A co-lead on Sora, OpenAI’s video generator, has left for Google | TechCrunch
One of the co-leads on OpenAI’s video generator, Sora, has left for Google.
Tim Brooks, who was heading development on Sora with William Peebles, announced in a post on X this evening that he’ll be joining Google DeepMind, Google’s AI research division, to work on video generation technologies and “world simulators.”
“I had an amazing two years at OpenAI making Sora,” he said. “Thank you to all the passionate and kind people I worked with. Excited for the next chapter!”

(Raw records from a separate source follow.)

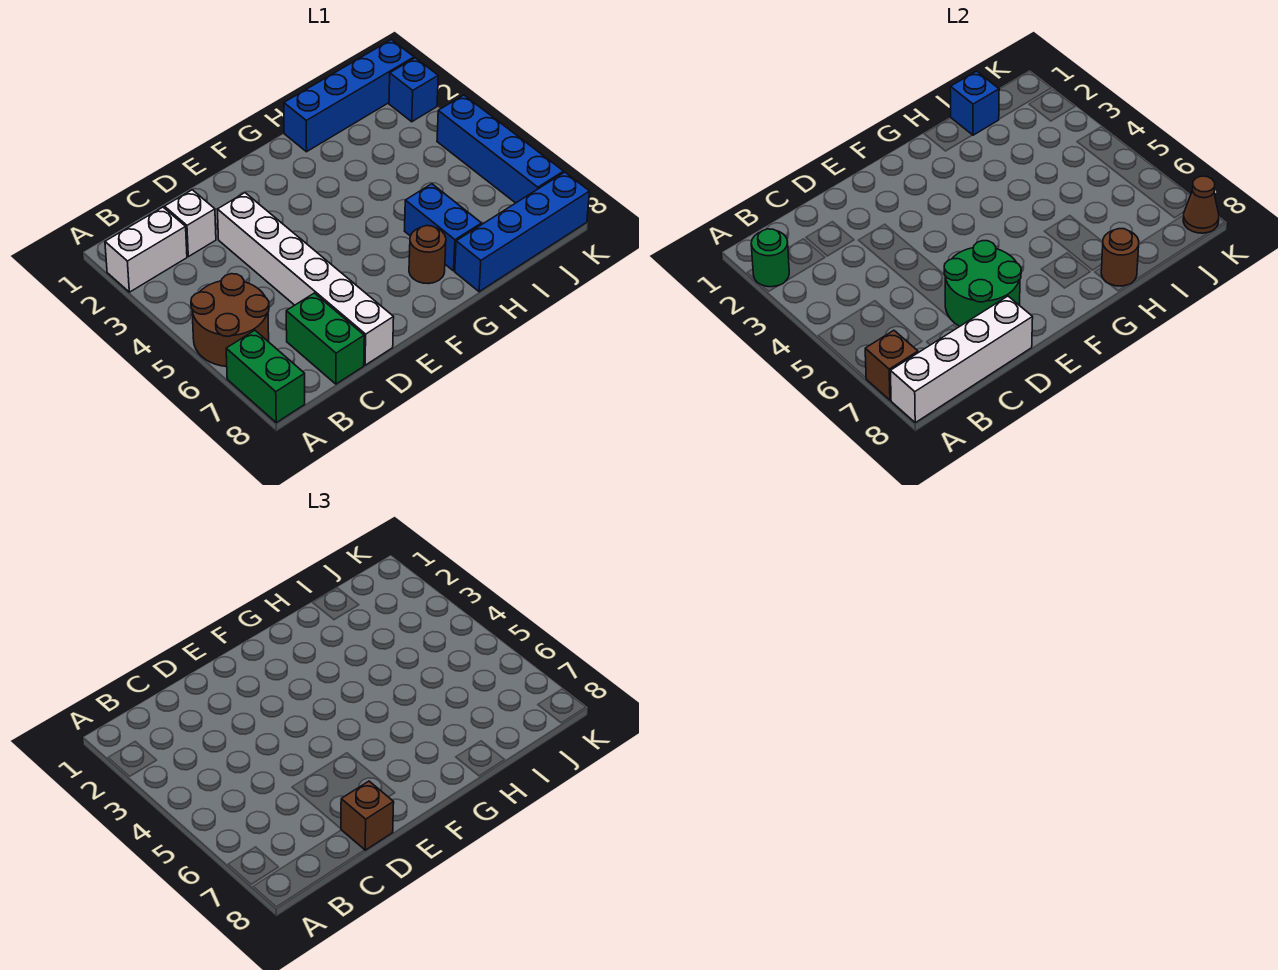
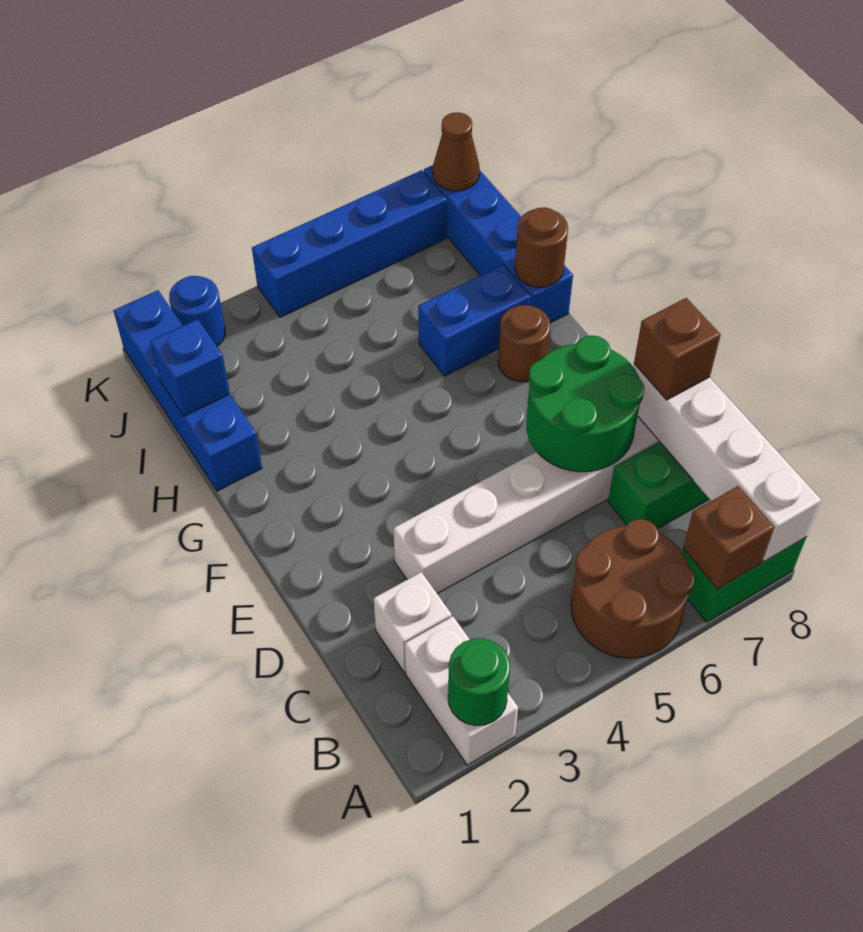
blue 1x1 brick [389,58,438,122] -> blue 1x1 round brick [169,276,225,346]

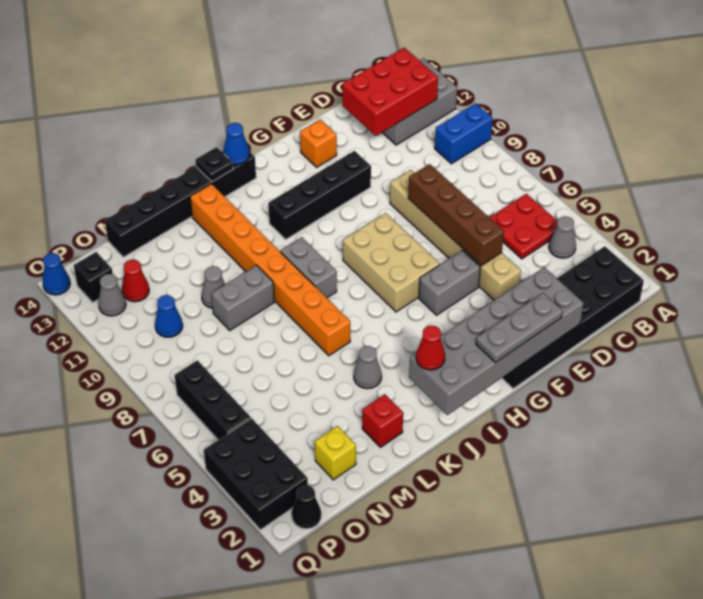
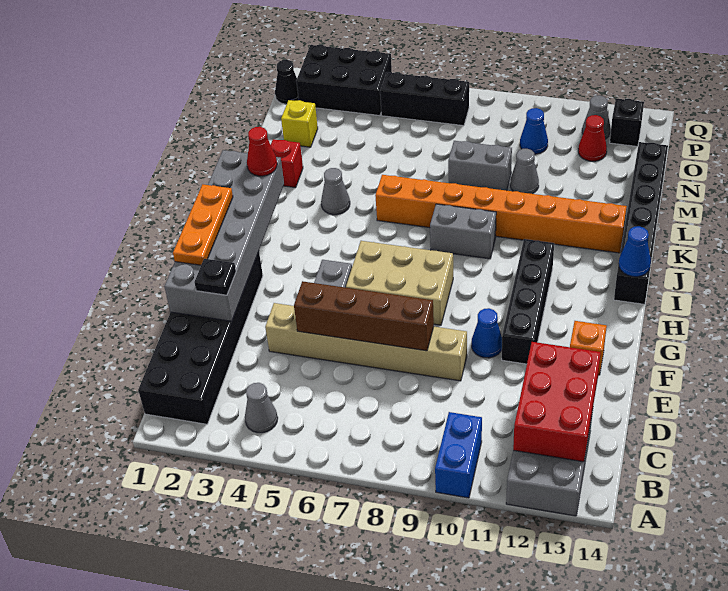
red 2x2 plate [489,194,557,259] -> none
grey 1x3 plate [476,293,563,363] -> orange 1x3 plate [173,184,233,265]
black 1x1 plate [195,147,233,182] -> black 1x1 plate moved to [194,259,236,295]
grey 1x2 brick [211,265,274,330] -> grey 1x2 brick turned to [448,141,512,191]
blue 1x1 cone [43,253,70,295] -> blue 1x1 cone moved to [472,308,502,358]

The news comes as Sora, which has yet to be released, reportedly suffers from technical setbacks that position it poorly against rival systems from Luma, Runway, and others. Per The Information, the original system, revealed in February, took more than 10 minutes of processing time to make a 1-minute video clip. OpenAI is in the process of training an improved Sora that could quickly make clips, according to the publication.
Google has its own video generation model, Veo, that it unveiled this spring at its annual I/O developer conference, and which will soon come to YouTube Shorts, YouTube’s short-form video format, to let creators generate backgrounds and six-second clips.
Aside from tech-related hurdles, OpenAI has appeared to cede partnership ground to video generation challengers in recent months. Earlier this month, Runway signed a deal with Lionsgate, the studio behind the “John Wick” and “Twilight” franchises, to train a custom video model on Lionsgate’s movie catalog. Roughly a week later, Stability, which is developing its own set of video generation models, recruited “Avatar,” “Terminator” and “Titanic” director James Cameron to its board.
OpenAI was said to be meeting with filmmakers and Hollywood studios earlier this year to demo Sora, and the company has teamed up with a number of independent directors (and some brands) to showcase the system’s capabilities. However, OpenAI has yet to announce a long-term collaboration with a major name.